Ma mère milita à l'ANPPEA, l'association nationale des parents d'enfants aveugles. Cette association éditait la revue "Comme les autres" et militait pour que le terme de "handicapé" soit remplacé par le terme "différents". L'association ne s'apercevait pas qu'elle n'était pas à un oxymore près. Mais elle était progressiste et son progressisme la préservait de voir certains pans du réel. Elle militait pour la fermeture des internats et l'intégration de plus en plus précoce des enfants dans des établissements scolaires ordinaires. On l'a prise au mot. Dans le monde du handicap visuel, la plupart des écoles spécialisées ont fermé ou n'accueillent plus d'élèves, mais font du suivi scolaire d'enfants handicapés qui font une quadruple journée :
-les apprentissages scolaires dans lesquels ils peuvent être "largués" à défaut de maîtriser les techniques de compensation de leur infirmité;
-le suivi scolaire et l'apprentissage de ces outils compensatoires
par les "professionnels" des établissements d'enseignement spécialisé reconvertis en établissements de suivi scolaire d'élèves "à besoins spécifiques;
-le ramassage scolaire où le premier cherché est souvent le dernier ramené, car la carte scolaire n'est pas si inclusive que les lycées accueillant des élèves "en situation de handicap" ne soient pas regroupés en pôles de manière à être plus efficaces dans cet accueil, moyennant autant d'éloignement des élèves des lycées qui les accueillent;
-et la compensation du handicap lui-même.
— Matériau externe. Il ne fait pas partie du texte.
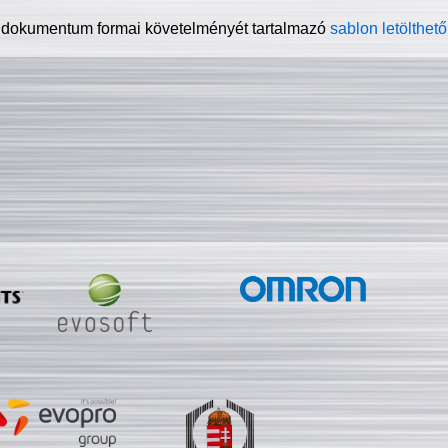
 dokumentum formai követelményét tartalmazó
sablon letölthető 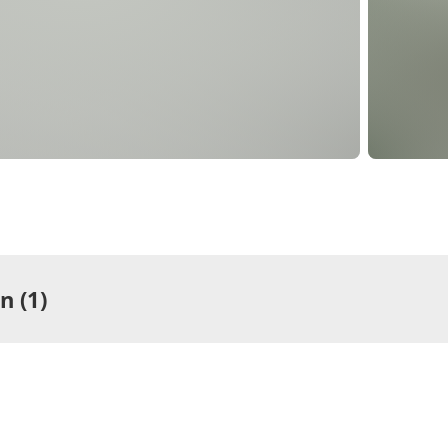
 (1)
ng
rtement/Fewo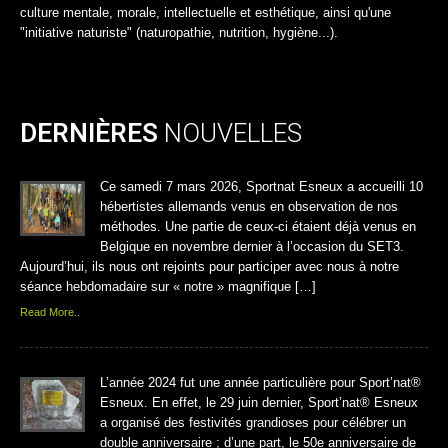
culture mentale, morale, intellectuelle et esthétique, ainsi qu'une
"initiative naturiste" (naturopathie, nutrition, hygiène...).
DERNIÈRES
NOUVELLES
Ce samedi 7 mars 2026, Sportnat Esneux a accueilli 10
hébertistes allemands venus en observation de nos
méthodes. Une partie de ceux-ci étaient déjà venus en
Belgique en novembre dernier à l’occasion du SET3.
Aujourd’hui, ils nous ont rejoints pour participer avec nous à notre
séance hebdomadaire sur « notre » magnifique […]
Read More..
L’année 2024 fut une année particulière pour Sport’nat®
Esneux. En effet, le 29 juin dernier, Sport’nat® Esneux
a organisé des festivités grandioses pour célébrer un
double anniversaire ; d’une part, le 50e anniversaire de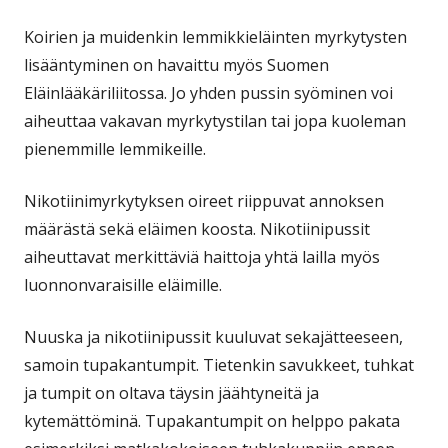
Koirien ja muidenkin lemmikkieläinten myrkytysten
lisääntyminen on havaittu myös Suomen
Eläinlääkäriliitossa. Jo yhden pussin syöminen voi
aiheuttaa vakavan myrkytystilan tai jopa kuoleman
pienemmille lemmikeille.
Nikotiinimyrkytyksen oireet riippuvat annoksen
määrästä sekä eläimen koosta. Nikotiinipussit
aiheuttavat merkittäviä haittoja yhtä lailla myös
luonnonvaraisille eläimille.
Nuuska ja nikotiinipussit kuuluvat sekajätteeseen,
samoin tupakantumpit. Tietenkin savukkeet, tuhkat
ja tumpit on oltava täysin jäähtyneitä ja
kytemättöminä. Tupakantumpit on helppo pakata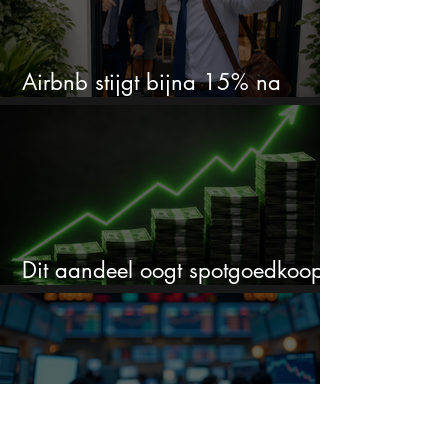
Airbnb stijgt bijna 15% na
cijfers: vooral dit AI-cijfer valt op
Dit aandeel oogt spotgoedkoop
voor hoeveel het kan stijgen
Deze 3 groeiaandelen kelderden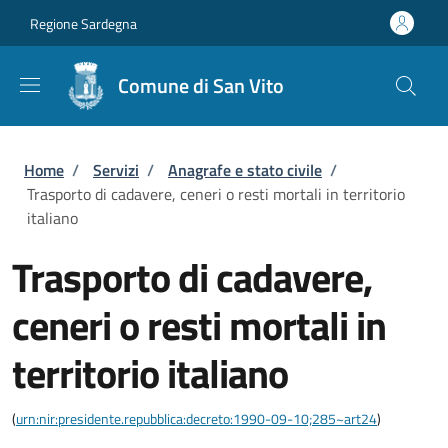
Salta al contenuto principale
Skip to footer content
Regione Sardegna
Comune di San Vito
Briciole di pane
Home
/
Servizi
/
Anagrafe e stato civile
/
Trasporto di cadavere, ceneri o resti mortali in territorio
italiano
Trasporto di cadavere,
ceneri o resti mortali in
territorio italiano
(
urn:nir:presidente.repubblica:decreto:1990-09-10;285~art24
)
Ajoutons à cela que les accompagnants des élèves handicapés ont énormément perdu en qualification. Autrefois, il fallait deux ans, en dehors du cursus universitaire classique, pour devenir un enseignant spécialisé; aujourd'hui, il faut à peine deux semaines pour devenir AESH (accompagnants des élèves en situation de handicap). ET l'"école inclusive" est un des maquis normatifs les plus kafkaïens qui soient au pays des 300000 normes et des mille fois moins de fromages qu'est celui des "Gaulois réfractaires" qui n'y résistent guère. Alors peu m'importe qu'Eric Zemmour ait eu un mauvais mouvement et ait su d'instinct ou non de quoi il retournait en matière d'"école inclusive", mais il a dit la vérité, et c'est pourquoi ses adversaires l'exécutent en persuadant les ignorants qu'il a tenu des propos immoraux.